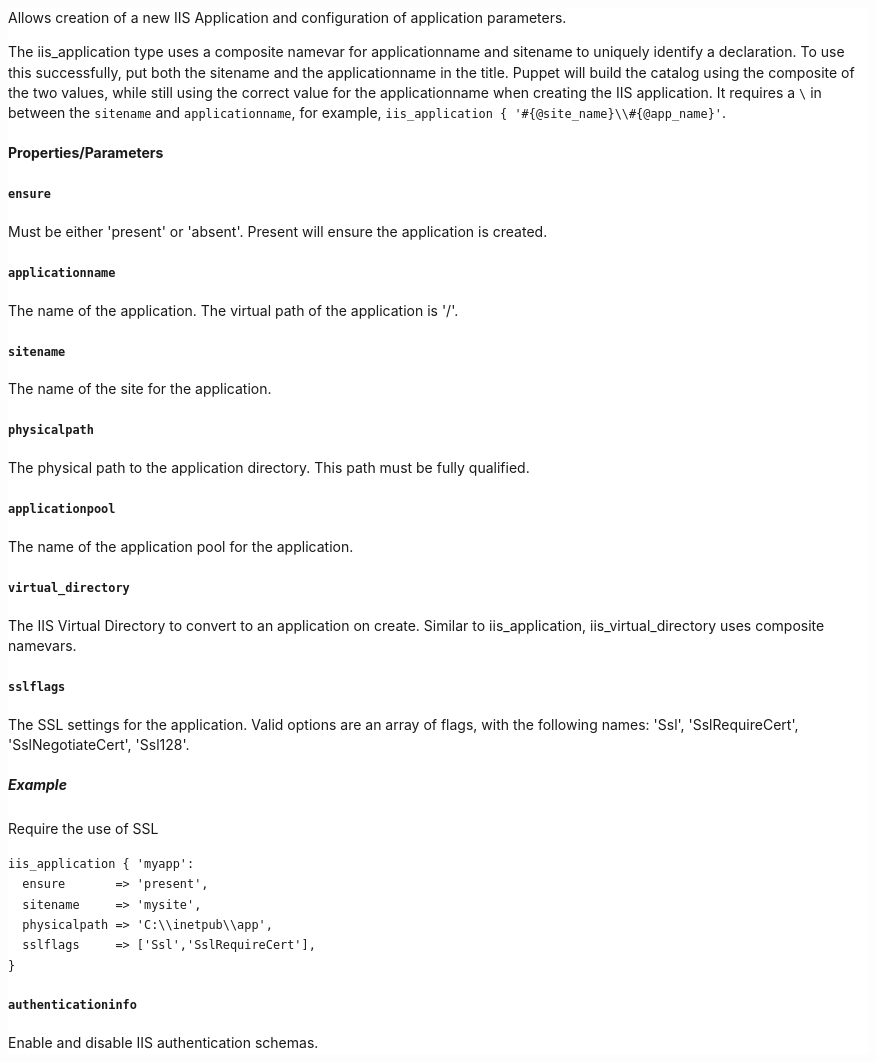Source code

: Allows creation of a new IIS Application and configuration of application parameters.

The iis_application type uses a composite namevar for applicationname and sitename to uniquely identify a declaration. To use this successfully, put both the sitename and the applicationname in the title. Puppet will build the catalog using the composite of the two values, while still using the correct value for the applicationname when creating the IIS application.  It requires a `\` in between the `sitename` and `applicationname`, for example, `iis_application { '#{@site_name}\\#{@app_name}'`. 

#### Properties/Parameters

#### `ensure`

Must be either 'present' or 'absent'. Present will ensure the application is created.

#### `applicationname`

The name of the application. The virtual path of the application is '/<applicationname>'.

#### `sitename`

The name of the site for the application.

#### `physicalpath`

The physical path to the application directory. This path must be fully qualified.

#### `applicationpool`

The name of the application pool for the application.

#### `virtual_directory`

The IIS Virtual Directory to convert to an application on create. Similar to iis_application, iis_virtual_directory uses composite namevars.

#### `sslflags`

The SSL settings for the application. Valid options are an array of flags, with the following names: 'Ssl', 'SslRequireCert', 'SslNegotiateCert', 'Ssl128'.

##### Example

Require the use of SSL

```puppet
iis_application { 'myapp':
  ensure       => 'present',
  sitename     => 'mysite',
  physicalpath => 'C:\\inetpub\\app',
  sslflags     => ['Ssl','SslRequireCert'],
}
```

#### `authenticationinfo`

Enable and disable IIS authentication schemas.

+ + + + + + +

■ What you have to do: Write out the material above exactly, and omit the pictures it holds.

■ Exercise result:
Source code

: Allows creation of a new IIS Application and configuration of application parameters.

The iis_application type uses a composite namevar for applicationname and sitename to uniquely identify a declaration. To use this successfully, put both the sitename and the applicationname in the title. Puppet will build the catalog using the composite of the two values, while still using the correct value for the applicationname when creating the IIS application.  It requires a `\` in between the `sitename` and `applicationname`, for example, `iis_application { '#{@site_name}\\#{@app_name}'`. 

#### Properties/Parameters

#### `ensure`

Must be either 'present' or 'absent'. Present will ensure the application is created.

#### `applicationname`

The name of the application. The virtual path of the application is '/<applicationname>'.

#### `sitename`

The name of the site for the application.

#### `physicalpath`

The physical path to the application directory. This path must be fully qualified.

#### `applicationpool`

The name of the application pool for the application.

#### `virtual_directory`

The IIS Virtual Directory to convert to an application on create. Similar to iis_application, iis_virtual_directory uses composite namevars.

#### `sslflags`

The SSL settings for the application. Valid options are an array of flags, with the following names: 'Ssl', 'SslRequireCert', 'SslNegotiateCert', 'Ssl128'.

##### Example

Require the use of SSL

```puppet
iis_application { 'myapp':
  ensure       => 'present',
  sitename     => 'mysite',
  physicalpath => 'C:\\inetpub\\app',
  sslflags     => ['Ssl','SslRequireCert'],
}
```

#### `authenticationinfo`

Enable and disable IIS authentication schemas.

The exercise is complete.